In discussing legends she recorded from a wide variety of tellers, Henken pieces together the continuing memories of Owain Glyndwr in modern Welsh cultural and political life. She shows how these legends are used to combat erosion of Welsh identity, linked by many to the widespread loss of the Welsh language (161-63), and to enhance national pride. Indeed, the revival of Welsh pride may be seen in the growth of a nationalist movement of which Glyndwr has been called "the father" (176). This enthusiasm is not altogether new, of course, since it began to emerge in the late 18th and early 19th centuries when, as happened in other countries as well, the romantic movement fueled much nationalist passion. In Wales, this romantic nationalism was promoted by Iolo Morganwg, who took to druids and made up ceremonies for them, integrated the ancient bardic congress into a reborn eisteddfod, and included tales of Glyndwr in collections featuring him as a Welsh hero (166). Henken shows how Glyndwr displaced even Arthur in Welsh affections in the 19th and 20th centuries because he appeared as a truly Welsh national symbol, whereas Arthur had been appropriated by the English with books, movies and television depicting him as an English king (192-93). Henken concludes with reflections on the processes by which local legends can be employed to produce a national symbol in the person of Owain Glyndwr.

While it might seem ungracious to express even minor reservations over such an excellent work of research and analysis, let me mention two such points in passing. First, I think that Henken's use of "nation" and "nationalism" could have been analyzed more fully. Not all historians or folklorists would agree that nationhood is more a matter of perception than institutions, both formal and informal. In particular, it is not always clear how the Welsh have conceived themselves as "a nation," and while Henken does represent some of the complexity of this problem in reporting her interviews, it would have added to her project to have addressed that problem directly and in greater detail. Second, in analyzing the stories her storytellers told her, Henken concentrates mainly on their content, form and, as noted above, their functions in Welsh society today. Her analyses are excellent, and she takes care to identify her legend bearers and the contexts in which they related their narratives to her. Even so, at times she could have gone further to describe the contexts in which these legend bearers recounted their stories about Glyndwr to one another. For example, do these tellers share their Glyndwr legends as part of their everyday interactions or mainly on certain occasions of special cultural or political significance?
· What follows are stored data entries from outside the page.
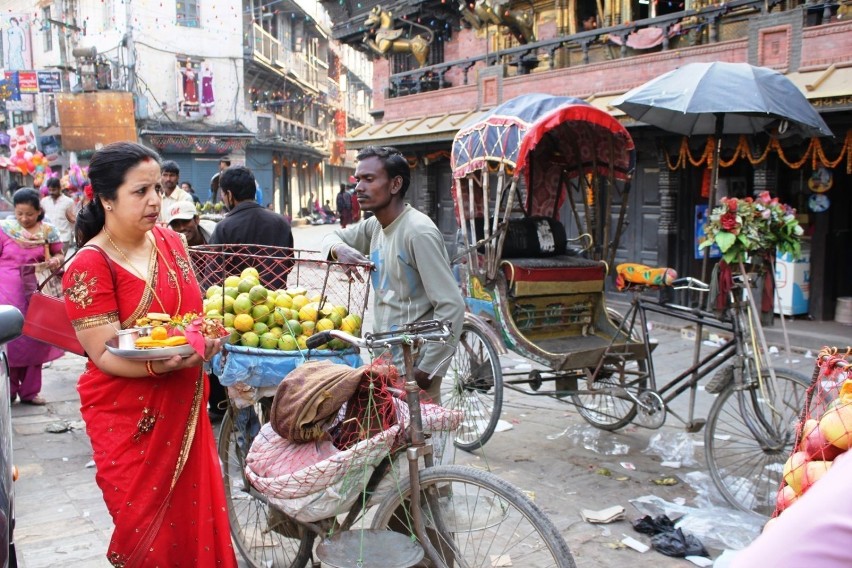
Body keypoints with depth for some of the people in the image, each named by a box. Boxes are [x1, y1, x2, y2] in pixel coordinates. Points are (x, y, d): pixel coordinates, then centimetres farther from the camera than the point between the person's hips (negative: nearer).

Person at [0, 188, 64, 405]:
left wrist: (56, 261, -11)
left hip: (36, 292, 2)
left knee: (35, 339, 6)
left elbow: (59, 254, 12)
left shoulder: (48, 231, 0)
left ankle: (29, 391, 17)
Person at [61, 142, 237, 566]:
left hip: (185, 406, 5)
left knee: (196, 511, 13)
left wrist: (208, 338, -6)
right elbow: (104, 354, -17)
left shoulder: (171, 241, 4)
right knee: (146, 529, 7)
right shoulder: (89, 267, -15)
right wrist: (160, 364, -35)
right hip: (129, 419, -5)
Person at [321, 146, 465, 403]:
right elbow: (332, 237, 20)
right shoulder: (375, 226, 4)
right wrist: (339, 249, -6)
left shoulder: (418, 232, -20)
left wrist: (428, 370, -19)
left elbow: (451, 306, -22)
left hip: (413, 366, -8)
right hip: (384, 359, 8)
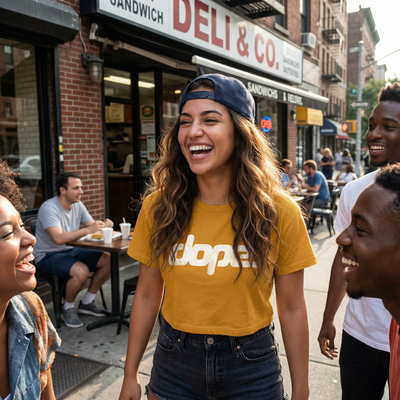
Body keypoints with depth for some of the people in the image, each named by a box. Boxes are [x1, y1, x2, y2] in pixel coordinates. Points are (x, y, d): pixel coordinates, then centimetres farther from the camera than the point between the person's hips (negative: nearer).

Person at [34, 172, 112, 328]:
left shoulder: (77, 205, 1)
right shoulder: (49, 208, -22)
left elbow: (92, 224, 7)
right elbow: (59, 238, -34)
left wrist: (103, 225, -17)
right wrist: (88, 230, -38)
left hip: (71, 250, 8)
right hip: (48, 256, -8)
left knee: (108, 260, -8)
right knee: (81, 271, -33)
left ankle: (87, 302, 9)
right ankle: (68, 309, -4)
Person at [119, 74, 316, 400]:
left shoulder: (278, 212, -14)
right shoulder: (159, 206, -10)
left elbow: (292, 308, -6)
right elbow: (147, 295, -1)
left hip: (252, 365, -1)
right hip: (174, 361, 2)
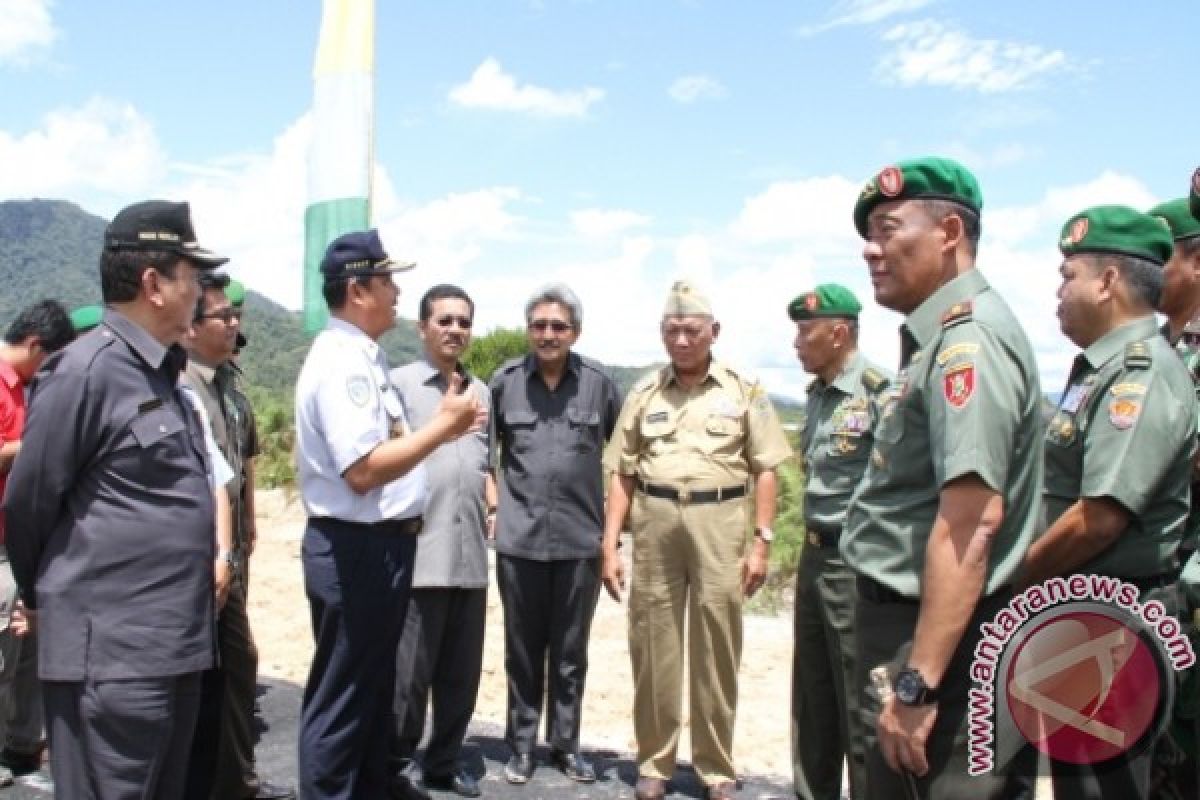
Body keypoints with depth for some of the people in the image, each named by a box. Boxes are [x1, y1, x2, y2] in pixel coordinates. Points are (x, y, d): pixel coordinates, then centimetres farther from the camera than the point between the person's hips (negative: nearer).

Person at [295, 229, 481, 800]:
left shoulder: (365, 358, 12)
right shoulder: (342, 361, -19)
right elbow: (363, 470, -27)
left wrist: (444, 425, 10)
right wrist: (443, 425, -21)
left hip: (380, 544, 11)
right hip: (356, 550, -11)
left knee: (373, 689, 22)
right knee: (342, 699, 4)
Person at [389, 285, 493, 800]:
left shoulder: (481, 391, 15)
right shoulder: (399, 383, -1)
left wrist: (496, 504, 10)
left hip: (471, 554, 6)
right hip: (418, 553, -5)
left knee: (462, 671, 13)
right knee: (410, 670, 2)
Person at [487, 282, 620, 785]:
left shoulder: (598, 382, -2)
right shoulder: (505, 381, -1)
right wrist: (491, 488, 6)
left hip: (580, 539, 0)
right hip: (519, 538, 0)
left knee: (570, 652, 12)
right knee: (523, 649, 12)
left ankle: (565, 744, 28)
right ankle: (522, 744, 27)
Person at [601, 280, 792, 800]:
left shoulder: (744, 390, 4)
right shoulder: (644, 393, 9)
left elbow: (764, 469, 4)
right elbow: (622, 474, 9)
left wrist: (762, 541, -3)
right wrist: (610, 545, 3)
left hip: (719, 523, -1)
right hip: (654, 523, 2)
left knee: (717, 651, 6)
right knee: (652, 648, 8)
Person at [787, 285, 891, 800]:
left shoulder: (880, 393, -16)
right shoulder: (816, 395, 11)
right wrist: (811, 548, 18)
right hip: (814, 555, 9)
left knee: (859, 701, 3)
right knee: (811, 696, 19)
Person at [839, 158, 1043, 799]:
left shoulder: (969, 338, -18)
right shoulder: (939, 337, 13)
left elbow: (971, 521, -27)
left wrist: (917, 682, -27)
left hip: (932, 637, -10)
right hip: (899, 615, 10)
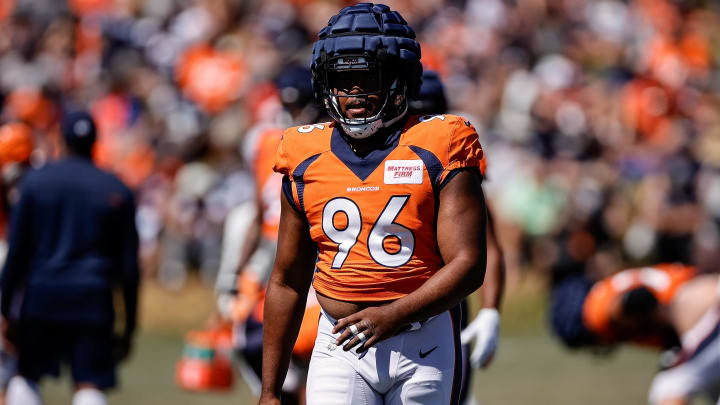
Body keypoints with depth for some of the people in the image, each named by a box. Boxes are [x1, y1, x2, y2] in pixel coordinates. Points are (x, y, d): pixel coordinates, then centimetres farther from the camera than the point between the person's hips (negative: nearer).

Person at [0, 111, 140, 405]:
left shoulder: (36, 181, 2)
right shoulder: (117, 191, 4)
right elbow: (129, 267, 5)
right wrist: (129, 326, 11)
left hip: (40, 294, 0)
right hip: (93, 299, 0)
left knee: (26, 376, 15)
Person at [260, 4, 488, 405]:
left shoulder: (438, 152, -4)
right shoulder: (306, 163, 7)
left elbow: (468, 266, -11)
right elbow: (287, 281, 14)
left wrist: (393, 315, -26)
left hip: (423, 346, -2)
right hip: (340, 348, 2)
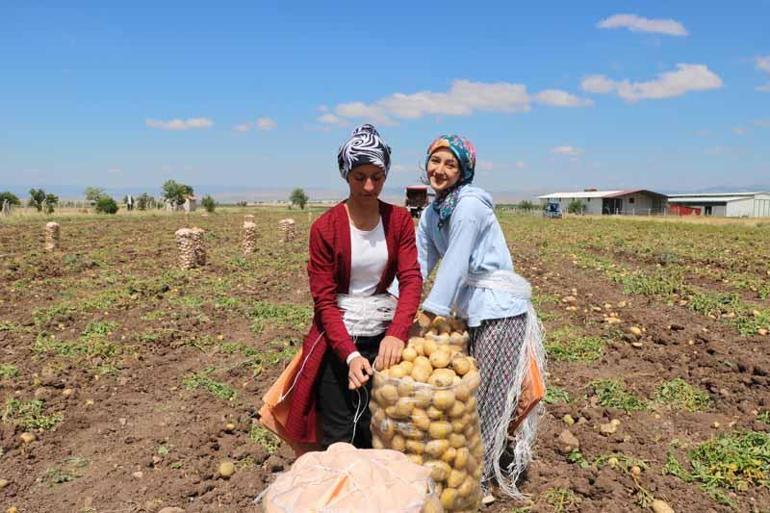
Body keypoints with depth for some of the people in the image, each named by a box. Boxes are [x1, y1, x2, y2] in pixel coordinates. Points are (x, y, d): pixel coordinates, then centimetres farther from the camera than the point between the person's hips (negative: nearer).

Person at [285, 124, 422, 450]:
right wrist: (350, 354, -23)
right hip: (337, 337, -2)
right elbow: (324, 300, -11)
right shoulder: (325, 227, -11)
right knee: (338, 439, 3)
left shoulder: (399, 220, -2)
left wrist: (396, 334, -27)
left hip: (383, 337, 3)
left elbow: (411, 279, -10)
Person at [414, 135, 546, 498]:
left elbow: (455, 265, -23)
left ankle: (484, 473, 24)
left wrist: (430, 313, -23)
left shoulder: (470, 204, -18)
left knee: (489, 394, 5)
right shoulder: (432, 212, 7)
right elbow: (419, 262, 2)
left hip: (498, 309, -8)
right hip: (469, 308, 8)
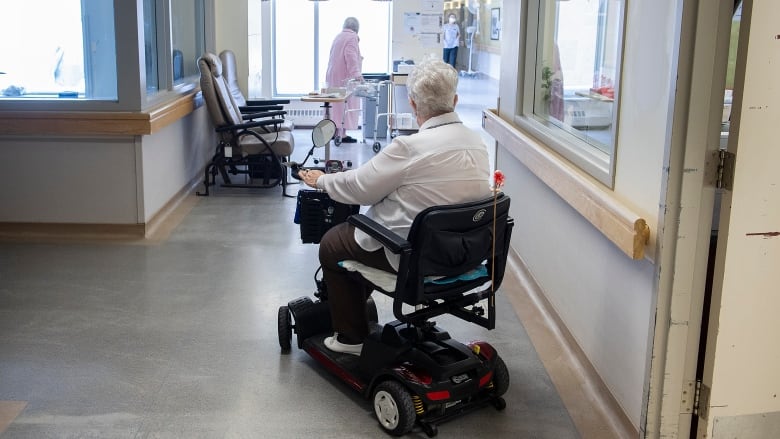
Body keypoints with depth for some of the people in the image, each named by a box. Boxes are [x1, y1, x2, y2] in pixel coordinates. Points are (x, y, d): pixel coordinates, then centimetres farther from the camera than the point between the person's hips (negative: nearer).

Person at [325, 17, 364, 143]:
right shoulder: (352, 37, -9)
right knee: (346, 104, -7)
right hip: (345, 77, -9)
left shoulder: (338, 37, 19)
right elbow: (351, 56, -22)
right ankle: (342, 134, -9)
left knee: (337, 104, 12)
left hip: (333, 75, 9)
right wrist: (356, 73, -30)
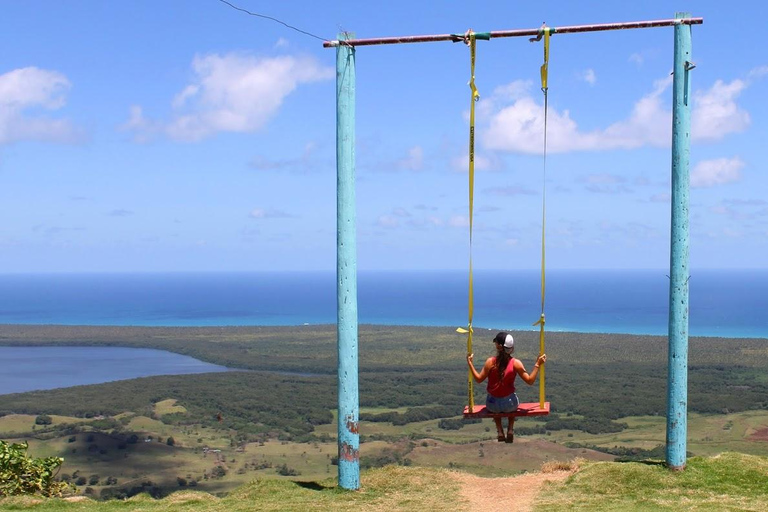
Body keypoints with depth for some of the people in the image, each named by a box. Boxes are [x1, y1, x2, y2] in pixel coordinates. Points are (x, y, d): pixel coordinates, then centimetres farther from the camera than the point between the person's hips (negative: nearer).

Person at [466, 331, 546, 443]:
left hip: (492, 405, 0)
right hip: (509, 404, 0)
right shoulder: (516, 363, -16)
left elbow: (478, 379, -6)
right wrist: (537, 365, -4)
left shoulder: (490, 362, -16)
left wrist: (470, 363, 2)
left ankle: (500, 431, 30)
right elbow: (530, 381, -11)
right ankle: (510, 429, 29)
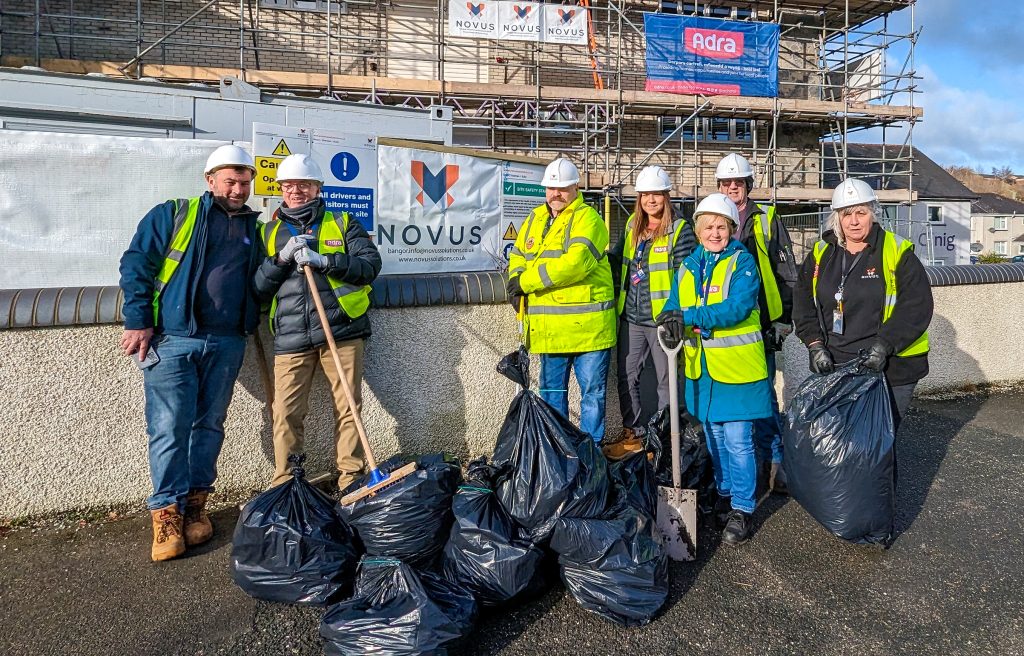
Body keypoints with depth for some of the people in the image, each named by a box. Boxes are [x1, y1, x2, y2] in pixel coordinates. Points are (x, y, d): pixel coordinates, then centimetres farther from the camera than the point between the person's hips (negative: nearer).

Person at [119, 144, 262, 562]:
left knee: (209, 425, 9)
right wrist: (138, 320, -7)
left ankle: (195, 504, 20)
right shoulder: (173, 215, 5)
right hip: (172, 339, -4)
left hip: (226, 344, 4)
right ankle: (167, 512, 4)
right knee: (170, 426, -5)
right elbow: (135, 265, 0)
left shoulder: (255, 228, 16)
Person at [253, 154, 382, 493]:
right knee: (286, 414, -2)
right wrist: (281, 259, -7)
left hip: (342, 329, -1)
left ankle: (351, 480, 14)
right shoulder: (268, 232, 17)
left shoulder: (342, 223, 12)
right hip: (290, 337, 1)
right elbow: (257, 289, 10)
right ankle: (284, 487, 12)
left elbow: (370, 264, -3)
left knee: (348, 408, 2)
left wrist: (324, 261, -14)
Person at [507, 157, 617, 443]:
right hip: (548, 326, 7)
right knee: (551, 391, 15)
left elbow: (575, 263, -23)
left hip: (586, 325, -6)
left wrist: (526, 281, -19)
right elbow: (518, 256, 20)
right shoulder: (536, 218, 15)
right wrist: (516, 282, -4)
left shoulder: (587, 219, -8)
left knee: (592, 390, 4)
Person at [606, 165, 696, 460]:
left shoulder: (680, 229, -7)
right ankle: (633, 435, 26)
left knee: (666, 381, 6)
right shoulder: (632, 225, 11)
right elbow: (616, 258, 22)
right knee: (626, 377, 12)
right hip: (631, 317, 6)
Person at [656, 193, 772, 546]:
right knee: (713, 436, 17)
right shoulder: (689, 265, 10)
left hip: (737, 367, -6)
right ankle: (725, 494, 35)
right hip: (701, 367, 6)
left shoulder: (742, 261, -8)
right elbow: (674, 305, 6)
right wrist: (672, 322, -18)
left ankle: (742, 509, 12)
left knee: (738, 441, -2)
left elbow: (738, 308, -22)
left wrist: (690, 316, -30)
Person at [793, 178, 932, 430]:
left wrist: (884, 345, -18)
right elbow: (804, 303, 8)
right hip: (833, 366, 3)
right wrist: (816, 345, -4)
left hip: (890, 368, -3)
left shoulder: (898, 252, -4)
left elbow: (917, 306, -9)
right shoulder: (821, 254, 7)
Also, while acknowledging the advantage Henken had as a fluent Welsh speaker in eliciting stories from native Welsh speakers, may we ask whether that segment of the population might have a different investment in traditions about Glyndwr as a national redeemer than other Welsh who are not fluent in the language ^ - or perhaps choose not to be?

But these reservations, or at least questions, should not detract from the solid merits of this book. Her quotations of written and oral sources in Welsh, with her own English translations, are alone sufficient to make her work invaluable. But far more than that, Elissa Henken has produced a superb work that should earn the gratitude of historians and folklorists alike, demonstrating clearly the value of bringing the perspectives and research methods of each field to enrich the other in studying the cultural history and significance of a figure such as Owain Glyndwr.

NOTES

1. Henken, Elissa R. Traditions of the Welsh Saints. Cambridge: D. S. Brewer, 1987; followed by her The Welsh Saints: A Study in Patterned Lives. Cambridge: D. S. Brewer, 1991.

2. "Law and National Identity in Thirteenth-Century Wales," Welsh Society and Nationhood: Historical Essays Presented to Glanmor Williams. R. R. Davies, Ralph A Griffiths, Ieuan Gwynedd Jones, and Kenneth O. Morgan, eds. Cardiff: Univ. of Wales Press, 1984. P. 52.